Give your council a ring.

BunnyMaz
03-18-2011, 12:49 AM
I had no idea they offered that service, thank sguys, will check it out :D

... still don't want a cooker for my birthday though... _

JoNightshade
03-18-2011, 12:54 AM
I am completely flummoxed by half the terminology in this thread. Are youse guys speakin English?

BunnyMaz
03-18-2011, 12:56 AM
Yes. English English.

:P

GeorgeK
03-18-2011, 01:34 AM
My mum is already coming down at the weekend with a car full of kitchen gadgetry we will struggle to find room for because the family is clearing out a Great Aunt's home to prepare for her moving into care, and I'm the only young family member that isn't a child, making me the usual choice for handmedowns (which is awesome, since I get antique knitting needles, button tins and allsorts!)


It's a lot of expensive stuff that your mum didn't buy. It's your aunt's stuff, so your mom complaining of the value of it is immaterial. Take it and sell it if you can't use it and don't have storage space. It's a passive aggressive ploy.

Mr Flibble
03-18-2011, 02:00 AM
I am completely flummoxed by half the terminology in this thread. Are youse guys speakin English?
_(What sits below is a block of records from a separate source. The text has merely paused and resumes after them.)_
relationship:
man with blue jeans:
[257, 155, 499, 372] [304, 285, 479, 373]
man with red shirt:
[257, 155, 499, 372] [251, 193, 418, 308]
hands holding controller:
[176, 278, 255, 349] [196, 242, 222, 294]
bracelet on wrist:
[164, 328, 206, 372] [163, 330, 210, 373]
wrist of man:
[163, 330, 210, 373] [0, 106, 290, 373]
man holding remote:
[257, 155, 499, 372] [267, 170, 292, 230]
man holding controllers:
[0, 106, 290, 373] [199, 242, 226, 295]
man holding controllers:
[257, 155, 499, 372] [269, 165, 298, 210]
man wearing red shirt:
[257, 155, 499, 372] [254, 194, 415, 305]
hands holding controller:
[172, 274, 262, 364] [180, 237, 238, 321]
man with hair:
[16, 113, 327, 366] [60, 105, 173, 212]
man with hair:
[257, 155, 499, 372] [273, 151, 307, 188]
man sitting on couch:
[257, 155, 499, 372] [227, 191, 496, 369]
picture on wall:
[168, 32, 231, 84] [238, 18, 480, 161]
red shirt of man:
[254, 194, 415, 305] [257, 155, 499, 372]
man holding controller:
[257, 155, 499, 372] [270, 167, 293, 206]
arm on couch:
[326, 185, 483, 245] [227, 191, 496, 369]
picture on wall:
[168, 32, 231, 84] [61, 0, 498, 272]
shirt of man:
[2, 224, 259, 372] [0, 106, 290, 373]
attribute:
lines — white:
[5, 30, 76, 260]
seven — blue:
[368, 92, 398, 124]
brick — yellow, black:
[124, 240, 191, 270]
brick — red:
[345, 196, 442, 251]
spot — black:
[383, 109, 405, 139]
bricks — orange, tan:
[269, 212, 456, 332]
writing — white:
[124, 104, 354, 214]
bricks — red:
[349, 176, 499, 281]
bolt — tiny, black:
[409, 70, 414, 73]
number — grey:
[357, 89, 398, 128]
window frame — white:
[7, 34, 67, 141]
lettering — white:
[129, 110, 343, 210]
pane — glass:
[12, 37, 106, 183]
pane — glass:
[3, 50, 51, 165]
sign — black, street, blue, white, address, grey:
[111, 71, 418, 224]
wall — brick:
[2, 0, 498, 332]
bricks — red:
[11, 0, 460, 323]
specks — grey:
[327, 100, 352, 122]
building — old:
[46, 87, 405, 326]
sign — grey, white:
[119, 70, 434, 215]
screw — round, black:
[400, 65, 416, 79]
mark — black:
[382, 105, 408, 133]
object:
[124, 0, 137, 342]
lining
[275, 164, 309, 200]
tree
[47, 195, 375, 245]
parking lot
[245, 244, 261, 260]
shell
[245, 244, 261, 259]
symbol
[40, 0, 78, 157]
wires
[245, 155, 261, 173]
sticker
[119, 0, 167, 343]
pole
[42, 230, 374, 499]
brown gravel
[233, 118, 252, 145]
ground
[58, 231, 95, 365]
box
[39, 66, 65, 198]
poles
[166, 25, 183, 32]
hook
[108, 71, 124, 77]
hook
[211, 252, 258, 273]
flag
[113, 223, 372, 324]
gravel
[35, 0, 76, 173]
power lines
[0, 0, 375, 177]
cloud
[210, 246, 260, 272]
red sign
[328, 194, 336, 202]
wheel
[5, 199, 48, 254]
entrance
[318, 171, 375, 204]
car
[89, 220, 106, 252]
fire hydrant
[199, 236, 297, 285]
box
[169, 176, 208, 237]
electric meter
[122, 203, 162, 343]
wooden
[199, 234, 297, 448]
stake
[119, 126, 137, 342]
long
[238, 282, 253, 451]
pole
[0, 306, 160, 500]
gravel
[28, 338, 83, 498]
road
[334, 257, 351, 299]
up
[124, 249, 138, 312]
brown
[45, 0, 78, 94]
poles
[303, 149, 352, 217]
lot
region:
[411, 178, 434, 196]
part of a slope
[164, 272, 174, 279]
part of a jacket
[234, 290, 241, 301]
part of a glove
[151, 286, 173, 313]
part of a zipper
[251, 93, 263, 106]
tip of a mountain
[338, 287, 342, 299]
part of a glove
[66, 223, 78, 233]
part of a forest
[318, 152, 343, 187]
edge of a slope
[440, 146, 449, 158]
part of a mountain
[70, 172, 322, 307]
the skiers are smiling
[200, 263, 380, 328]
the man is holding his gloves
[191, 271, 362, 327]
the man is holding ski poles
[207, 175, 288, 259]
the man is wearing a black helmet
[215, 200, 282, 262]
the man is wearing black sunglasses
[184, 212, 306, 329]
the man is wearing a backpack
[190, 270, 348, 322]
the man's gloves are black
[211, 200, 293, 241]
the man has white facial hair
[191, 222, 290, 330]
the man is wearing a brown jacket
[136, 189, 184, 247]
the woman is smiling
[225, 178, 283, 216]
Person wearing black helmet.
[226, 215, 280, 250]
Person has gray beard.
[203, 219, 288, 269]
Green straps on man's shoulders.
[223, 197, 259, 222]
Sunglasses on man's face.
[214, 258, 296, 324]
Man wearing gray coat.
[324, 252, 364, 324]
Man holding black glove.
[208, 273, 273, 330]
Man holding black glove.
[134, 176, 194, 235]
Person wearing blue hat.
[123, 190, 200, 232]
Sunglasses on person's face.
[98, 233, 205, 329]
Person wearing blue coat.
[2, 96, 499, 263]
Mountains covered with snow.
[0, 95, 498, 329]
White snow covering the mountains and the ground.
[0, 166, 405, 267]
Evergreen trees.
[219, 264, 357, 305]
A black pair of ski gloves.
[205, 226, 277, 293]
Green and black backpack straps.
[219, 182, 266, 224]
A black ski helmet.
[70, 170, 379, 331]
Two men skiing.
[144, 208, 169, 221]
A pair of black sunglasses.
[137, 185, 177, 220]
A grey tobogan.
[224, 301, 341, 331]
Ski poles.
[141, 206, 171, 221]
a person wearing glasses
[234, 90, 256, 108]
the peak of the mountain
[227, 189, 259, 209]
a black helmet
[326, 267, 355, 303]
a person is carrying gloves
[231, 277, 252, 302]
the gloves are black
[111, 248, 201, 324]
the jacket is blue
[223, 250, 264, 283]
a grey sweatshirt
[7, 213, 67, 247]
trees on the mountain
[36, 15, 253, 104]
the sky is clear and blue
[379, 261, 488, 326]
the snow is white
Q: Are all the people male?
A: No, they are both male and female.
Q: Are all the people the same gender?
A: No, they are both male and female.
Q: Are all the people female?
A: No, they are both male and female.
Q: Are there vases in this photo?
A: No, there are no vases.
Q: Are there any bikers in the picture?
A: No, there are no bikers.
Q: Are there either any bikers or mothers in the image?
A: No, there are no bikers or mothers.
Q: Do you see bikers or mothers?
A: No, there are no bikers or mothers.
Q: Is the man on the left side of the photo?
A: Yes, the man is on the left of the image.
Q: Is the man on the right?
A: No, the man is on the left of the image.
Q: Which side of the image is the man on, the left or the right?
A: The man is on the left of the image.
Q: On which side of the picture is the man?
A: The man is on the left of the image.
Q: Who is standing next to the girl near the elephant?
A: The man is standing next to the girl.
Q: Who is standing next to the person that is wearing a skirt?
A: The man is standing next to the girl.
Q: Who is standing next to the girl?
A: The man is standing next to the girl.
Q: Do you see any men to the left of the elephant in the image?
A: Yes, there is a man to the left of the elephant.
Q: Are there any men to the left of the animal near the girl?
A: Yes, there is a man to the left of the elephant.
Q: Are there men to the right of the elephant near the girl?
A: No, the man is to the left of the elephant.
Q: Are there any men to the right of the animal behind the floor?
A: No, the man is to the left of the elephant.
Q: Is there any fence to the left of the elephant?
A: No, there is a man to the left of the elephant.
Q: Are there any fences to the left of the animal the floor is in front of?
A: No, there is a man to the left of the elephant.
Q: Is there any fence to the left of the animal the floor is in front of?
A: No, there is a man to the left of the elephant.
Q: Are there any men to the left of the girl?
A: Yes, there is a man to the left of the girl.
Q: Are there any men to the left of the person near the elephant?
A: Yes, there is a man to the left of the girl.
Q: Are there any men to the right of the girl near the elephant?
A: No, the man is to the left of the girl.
We is speakin' da proper Queen's English! You should too, like what I does.

America and the UK, two nations divided by a common language...

benbradley
03-18-2011, 02:15 AM
Yeah. It's "over the pond" English.

I find various Wikipedia entries funny (the first one has already been posted):

http://en.wikipedia.org/wiki/skip
http://en.wikipedia.org/wiki/dumpster
That last one also uses the phrase "wheelie bin" :roll:
http://en.wikipedia.org/wiki/Lorry
Woops, that one forwards to the "USA" word. :D

Mr Flibble
03-18-2011, 02:20 AM
*raises eyebrow* and just what is so funny about wheelie bin? It's a bin wiv wheels on, what else would you call it?


I mean, come on, you guys called a pavement a sidewalk. Like it's gonna be anywhere else but at the side of the road...


:D

BunnyMaz
03-18-2011, 02:43 AM
your mom complaining of the value of it is immaterial

Wait, what? Where did you get that idea? My mum suggested bringing the stuff to me in the first place. I'm saying we'll struggle to find room for it. Its another case of her generosity overwhelming her sense :P

benbradley
03-18-2011, 03:17 AM
Huh? Pavement is what CARS drive on...

BunnyMaz
03-18-2011, 03:24 AM
Nonono, that's the road.

cptwentworth
03-18-2011, 03:35 AM
http://smileys.on-my-web.com/repository/Food/eating-popcorn-03.gif

I love the differences in language! Sorry I can't help on the OP.

Mr Flibble
03-18-2011, 03:55 AM
Huh? Pavement is what CARS drive on...


Nonono, that's the road.

If you drive on the pavement, people get hurt, you get arrested.

Just sayin'.


Maybe we shouldn't call it road. We could call it 'car trundle beep beep expletive except where it's neeeeooooooooooooooow space'

Doesn't have quite the same ring to it.

BunnyMaz
03-18-2011, 03:59 AM
Brum-brum strip?

Silver King
03-18-2011, 04:07 AM
Mum on FB "what do you want for your birthday or would you like cash?"
Me "I'd kinda like a surprise...
Next time she asks, forget about surprises and take the cash she's offered. Seems like, considering her history of gift giving, you'd have done so in this instance as well, which would have saved you from the trouble you are experiencing now.